For everyone caught up in the Chick-fil-A controversy...

...here is a cautionary tale from 1987. Written by none other than legendary screen and comics scribe J. Michael Straczynski, it's The Real Ghostbusters episode "Chicken, He Clucked"!

I'm NOT eating at Chick-fil-A today...

...and you wanna know why?

Because today I just don't feel like I want to eat chicken.

It has nothing to do at all with the recent statements by the company's president, Dan Cathy, regarding his beliefs on homosexuality and "gay marriage". It was a statement of his personal opinion and he's entitled to have them. Personally, I'm inclined to agree with him, but that's not the point of this post.

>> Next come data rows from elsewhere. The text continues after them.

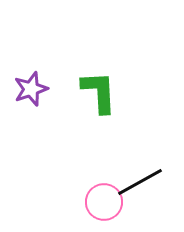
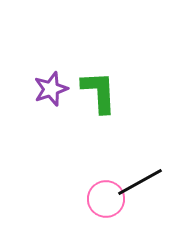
purple star: moved 20 px right
pink circle: moved 2 px right, 3 px up
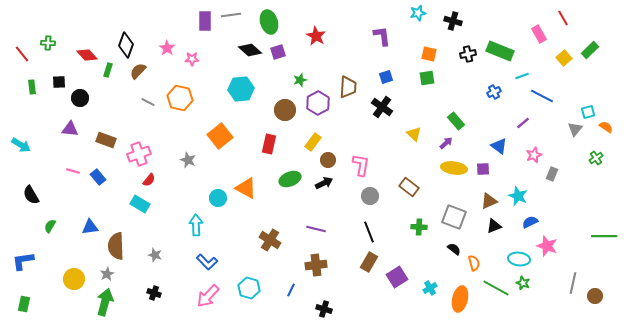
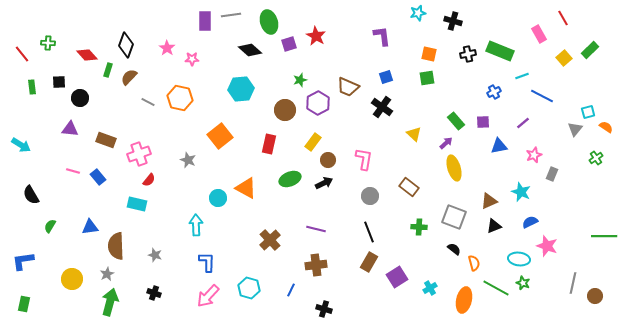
purple square at (278, 52): moved 11 px right, 8 px up
brown semicircle at (138, 71): moved 9 px left, 6 px down
brown trapezoid at (348, 87): rotated 110 degrees clockwise
blue triangle at (499, 146): rotated 48 degrees counterclockwise
pink L-shape at (361, 165): moved 3 px right, 6 px up
yellow ellipse at (454, 168): rotated 65 degrees clockwise
purple square at (483, 169): moved 47 px up
cyan star at (518, 196): moved 3 px right, 4 px up
cyan rectangle at (140, 204): moved 3 px left; rotated 18 degrees counterclockwise
brown cross at (270, 240): rotated 15 degrees clockwise
blue L-shape at (207, 262): rotated 135 degrees counterclockwise
yellow circle at (74, 279): moved 2 px left
orange ellipse at (460, 299): moved 4 px right, 1 px down
green arrow at (105, 302): moved 5 px right
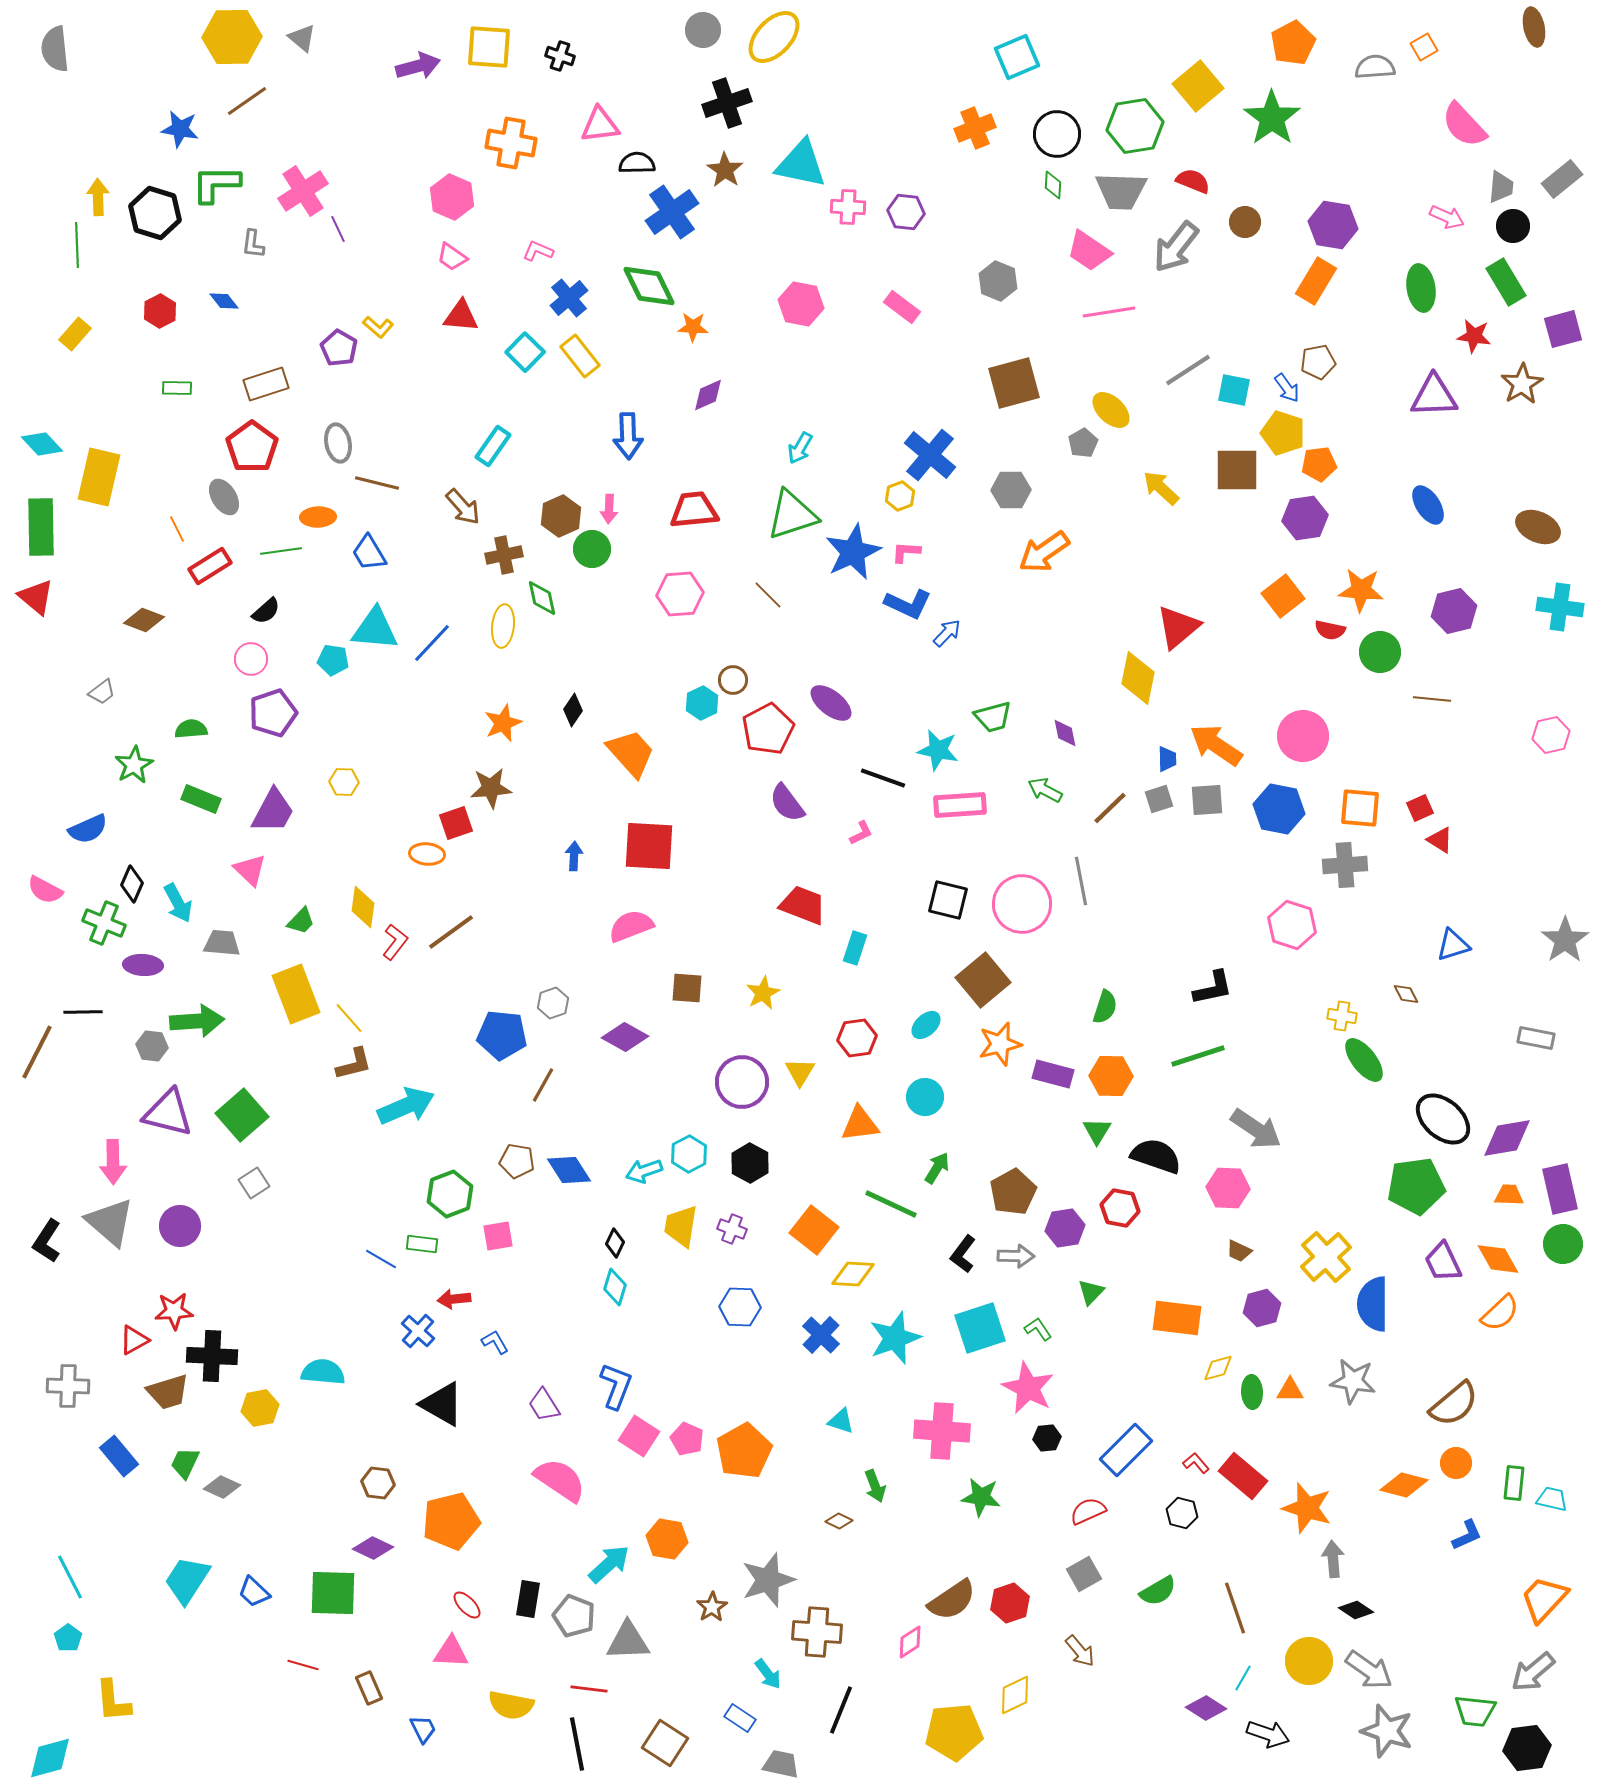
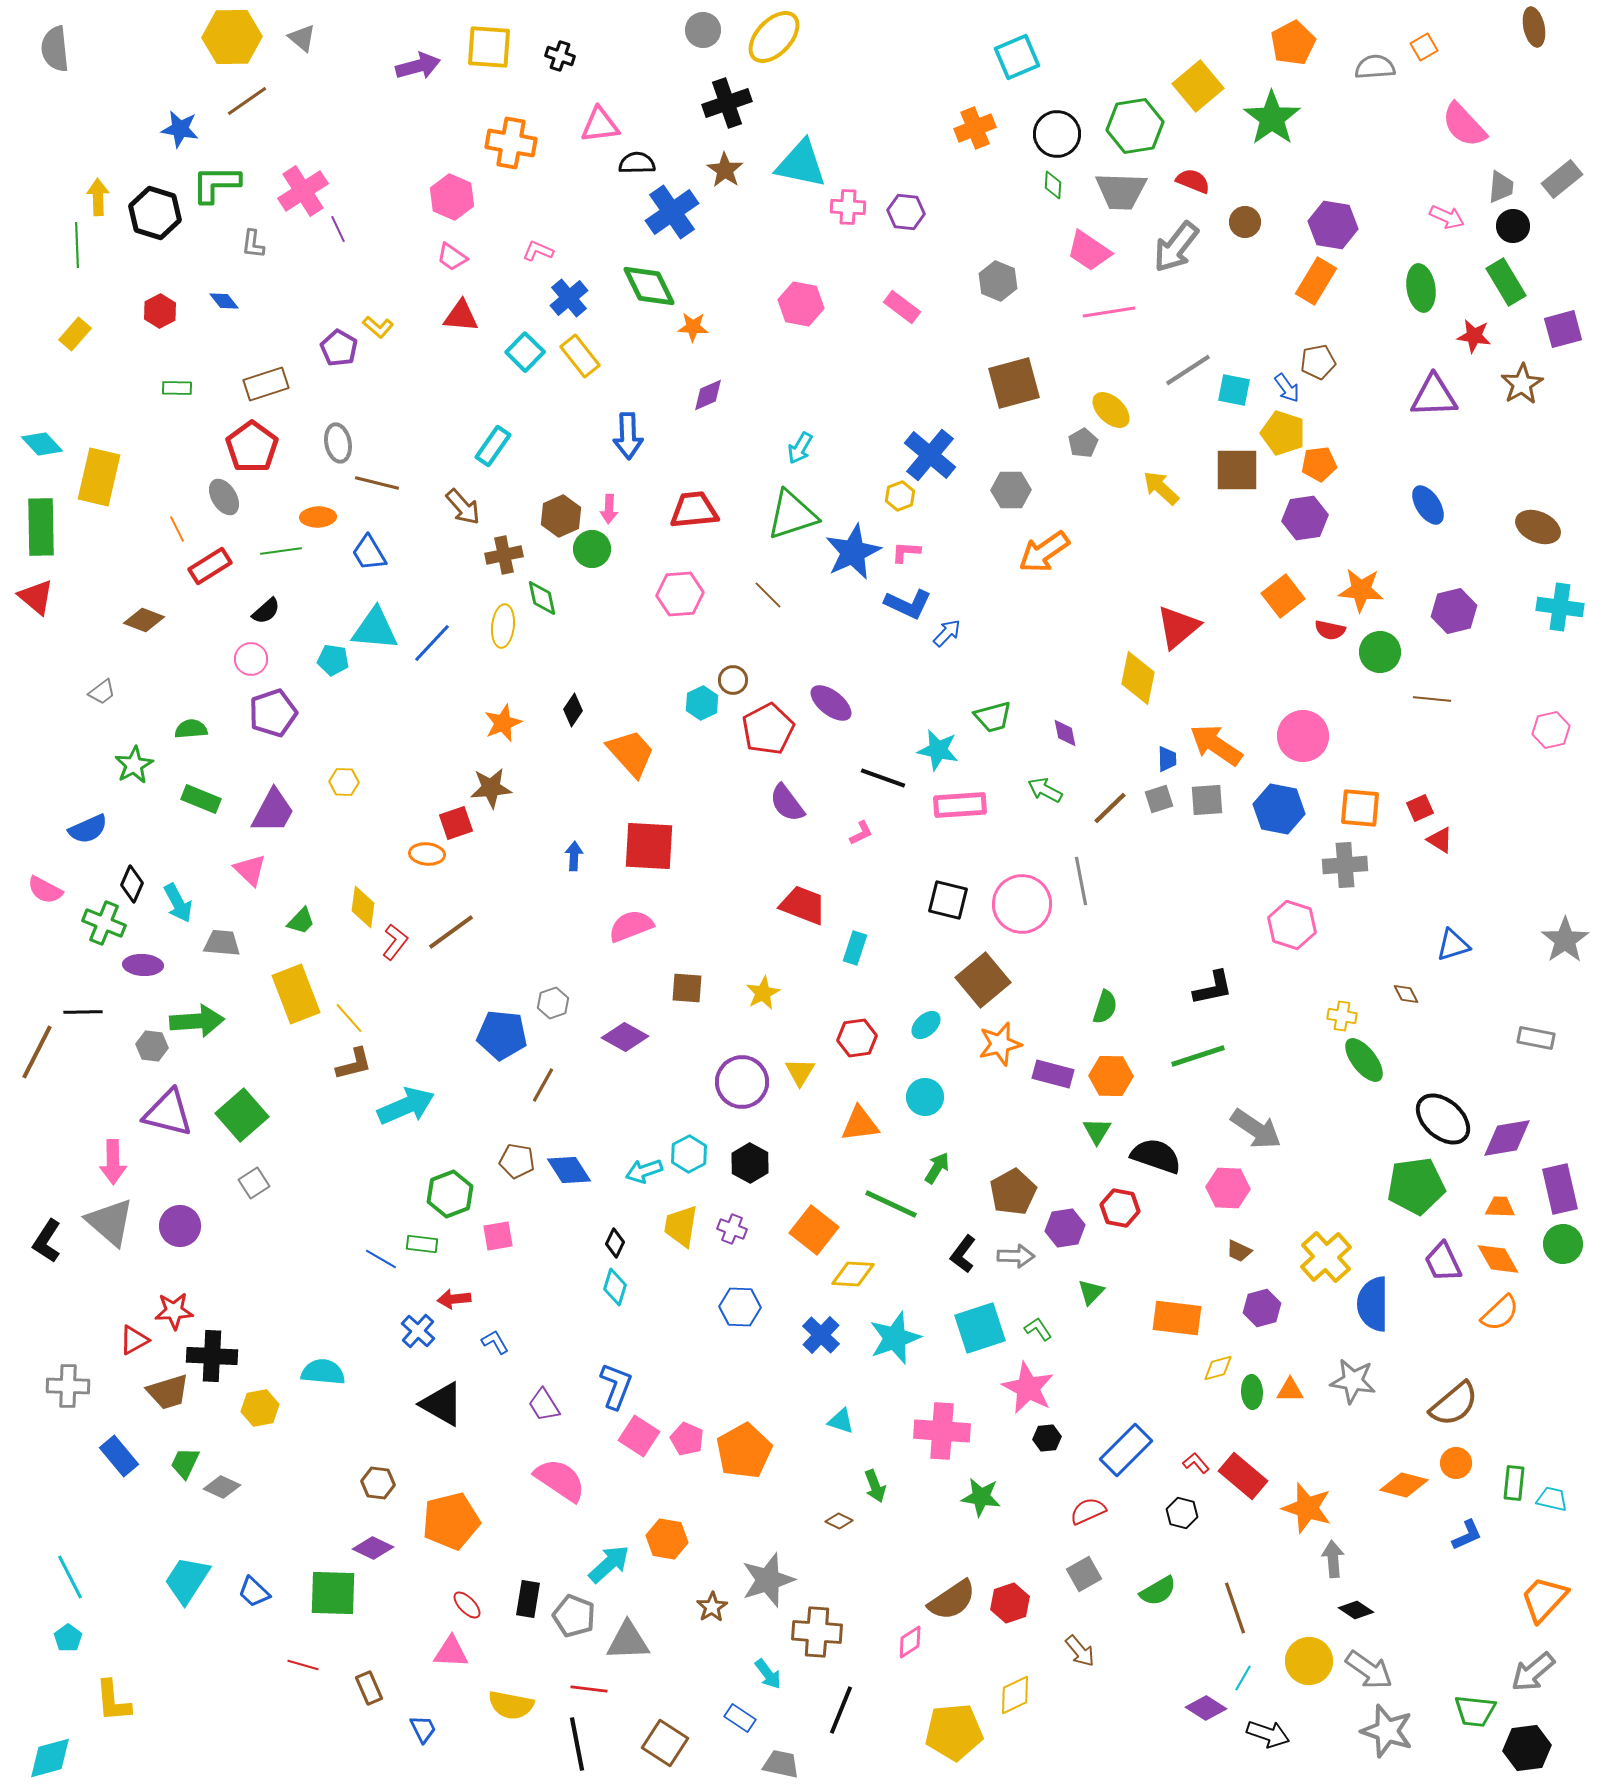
pink hexagon at (1551, 735): moved 5 px up
orange trapezoid at (1509, 1195): moved 9 px left, 12 px down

So today has been declared "Let's Go To Chick-fil-A And Buy Their Food And Show We Support Traditional Families For God And Country Day Hurrah For Us!" or something. It's in response to the boycott that some "gay rights" groups (I never understood the concept of "gay rights" either: what rights exactly do some homosexuals believe they're being deprived of? I've never seen a "Straights Only" lunch counter in all my years of living in the South of all places...) have called of the restaurant chain.

So of course, hundreds of thousands and perhaps even a million or so self-described conservatives are descending upon Chick-fil-A locations across the fruited plain to rally their support behind Cathy, anti-homosexuality, and whatever else that "conservative leadership" (whatever the hell that means) has decided.

But I'm not going to Chick-fil-A today. And I've been called conservative (and "closet conservative", whatever the hell that means too) a heap of times.

I just don't feel like eating chicken today.

I mean, I've had chicken two of the past three days. Why would I want to go anywhere today to eat more chicken... is that "eat mor chikin"?

Now, is that supposed to be at all indicative of where I stand on this particular issue?

I'm not hungry for chicken today. Any of my conservative friends and colleagues got a problem with that?

And if we have arrived at a place where we feel that we must be a component of collectivized thought in order to "matter", to have any sense of worth in this world, then we've a much bigger problem we should be addressing than one company president's personal beliefs.